**WHAT IS EXPECTED**
Reproduce word for word the section of the biography of Pierre Pélissier below that begins with the words "Pierre Pélissier was" and ends with "been a poet.".

**STUDY TEXT**
+--
Pierre Pélissier was a pioneer for deaf education in France in the mid-19th century. He was born September 22, 1814, in Gourdon, Lot, and died April 30, 1863. He was a teacher of the deaf and also wrote a dictionary for an early form of French Sign Language in 1856. He studied first at Rodez and Toulouse, under Abbot Chazottes. He then became a teacher at the School of the Deaf in Toulouse. He was the deputy secretary of the Central Society for Deaf Mutes in Paris in 1842. At 29, in 1843, he went to Paris to teach at the Imperial School for Deaf Mutes, until his death.

He is also noted for having been a poet.
The following is an excerpt from one of his poems:
Dans l'œil tu mis tous les dons de l'oreille,
Aux mains, la voix, dans le corps, des spirits:
Et, par leur chant, couronnant ta merveille,
Les sourds-muets se proclament tes fils.
+--
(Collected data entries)
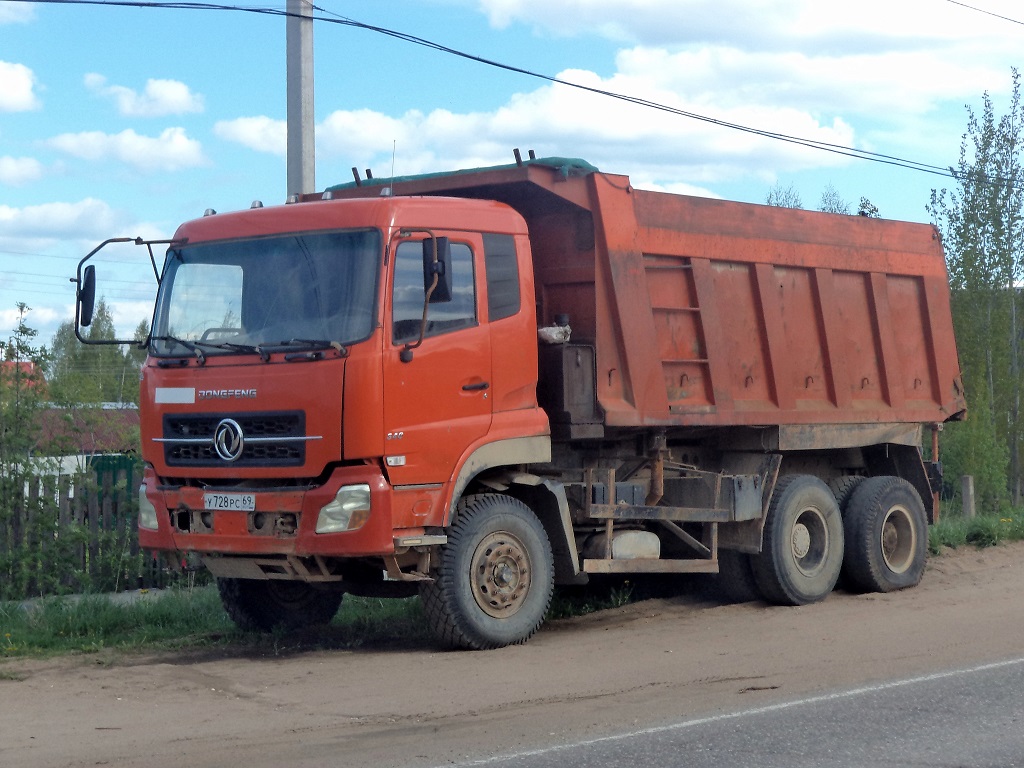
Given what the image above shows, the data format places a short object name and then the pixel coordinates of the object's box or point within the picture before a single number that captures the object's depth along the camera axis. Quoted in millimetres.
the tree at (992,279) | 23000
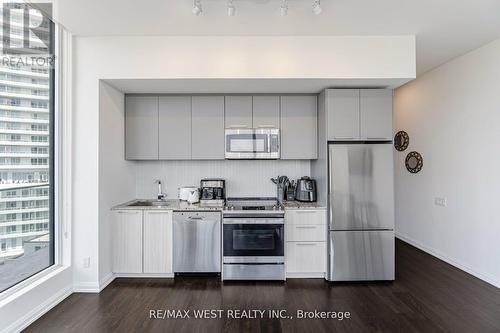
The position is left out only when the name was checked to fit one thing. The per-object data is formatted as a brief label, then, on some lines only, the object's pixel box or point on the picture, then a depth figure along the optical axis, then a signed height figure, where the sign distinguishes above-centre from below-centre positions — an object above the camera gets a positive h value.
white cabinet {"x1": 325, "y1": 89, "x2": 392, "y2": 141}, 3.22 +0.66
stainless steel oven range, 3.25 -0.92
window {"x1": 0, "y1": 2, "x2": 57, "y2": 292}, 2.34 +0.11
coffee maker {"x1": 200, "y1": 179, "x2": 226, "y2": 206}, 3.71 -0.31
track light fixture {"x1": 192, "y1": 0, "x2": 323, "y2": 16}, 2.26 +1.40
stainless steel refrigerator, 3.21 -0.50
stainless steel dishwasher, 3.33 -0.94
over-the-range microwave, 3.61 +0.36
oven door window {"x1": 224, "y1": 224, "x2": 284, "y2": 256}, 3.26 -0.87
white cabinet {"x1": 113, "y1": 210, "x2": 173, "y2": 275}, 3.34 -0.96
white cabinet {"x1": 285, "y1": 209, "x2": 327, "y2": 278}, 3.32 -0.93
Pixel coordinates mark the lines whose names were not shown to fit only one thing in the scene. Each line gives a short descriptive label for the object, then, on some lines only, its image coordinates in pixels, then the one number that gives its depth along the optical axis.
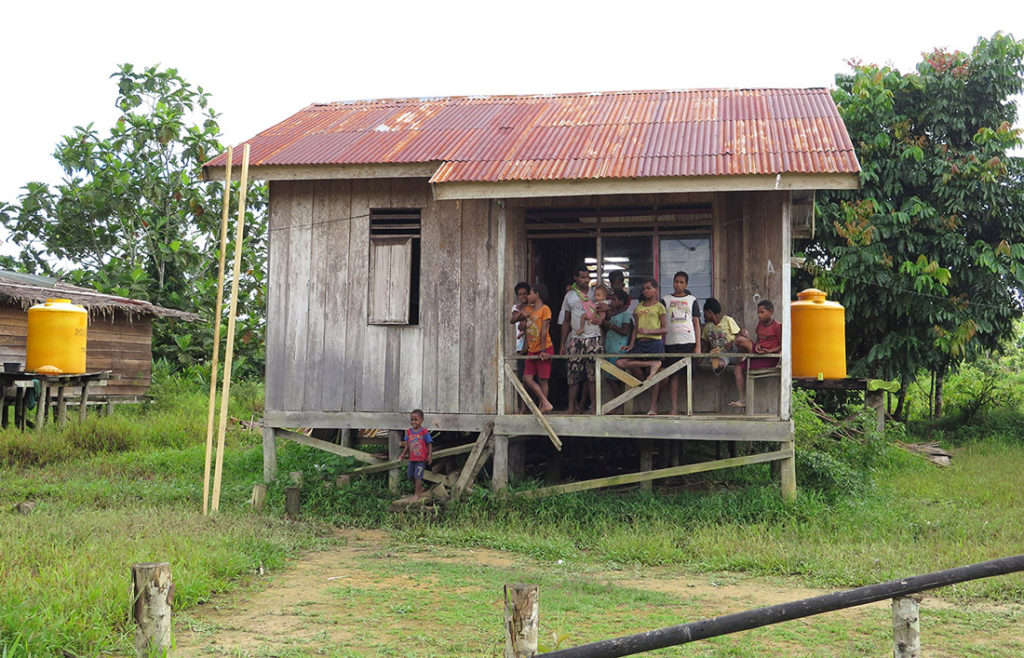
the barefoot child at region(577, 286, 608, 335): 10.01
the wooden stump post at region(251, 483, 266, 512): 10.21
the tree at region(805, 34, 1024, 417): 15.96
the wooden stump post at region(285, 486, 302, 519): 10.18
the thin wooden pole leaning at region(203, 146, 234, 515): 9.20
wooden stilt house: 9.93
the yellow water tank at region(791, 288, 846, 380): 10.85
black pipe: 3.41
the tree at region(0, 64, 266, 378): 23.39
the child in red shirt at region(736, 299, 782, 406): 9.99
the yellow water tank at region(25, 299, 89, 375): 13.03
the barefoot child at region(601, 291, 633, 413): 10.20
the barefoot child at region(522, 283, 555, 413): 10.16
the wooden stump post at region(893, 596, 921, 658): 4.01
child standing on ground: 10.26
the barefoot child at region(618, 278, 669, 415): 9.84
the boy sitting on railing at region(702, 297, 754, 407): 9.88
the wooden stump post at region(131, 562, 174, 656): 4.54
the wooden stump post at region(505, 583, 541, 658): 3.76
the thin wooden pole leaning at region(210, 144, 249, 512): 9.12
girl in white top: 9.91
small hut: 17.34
+--
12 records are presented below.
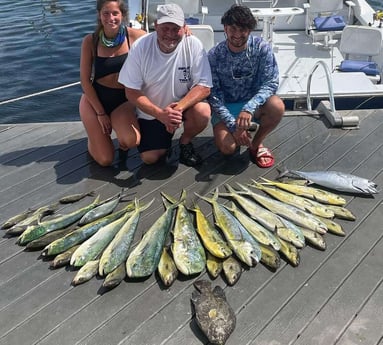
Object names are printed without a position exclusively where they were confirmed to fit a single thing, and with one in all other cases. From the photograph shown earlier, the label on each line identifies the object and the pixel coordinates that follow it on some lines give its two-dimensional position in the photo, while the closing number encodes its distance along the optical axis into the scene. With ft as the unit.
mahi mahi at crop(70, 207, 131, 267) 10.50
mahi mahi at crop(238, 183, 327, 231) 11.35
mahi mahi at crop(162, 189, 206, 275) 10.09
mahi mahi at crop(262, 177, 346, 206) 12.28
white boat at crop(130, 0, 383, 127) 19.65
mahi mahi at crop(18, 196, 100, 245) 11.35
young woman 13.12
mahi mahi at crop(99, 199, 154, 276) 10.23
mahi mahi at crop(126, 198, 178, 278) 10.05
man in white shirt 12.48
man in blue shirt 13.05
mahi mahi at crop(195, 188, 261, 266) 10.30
+--
**RESPONSE**
Pierre Pélissier was a pioneer for deaf education in France in the mid-19th century. He was born September 22, 1814, in Gourdon, Lot, and died April 30, 1863. He was a teacher of the deaf and also wrote a dictionary for an early form of French Sign Language in 1856. He studied first at Rodez and Toulouse, under Abbot Chazottes. He then became a teacher at the School of the Deaf in Toulouse. He was the deputy secretary of the Central Society for Deaf Mutes in Paris in 1842. At 29, in 1843, he went to Paris to teach at the Imperial School for Deaf Mutes, until his death.

He is also noted for having been a poet.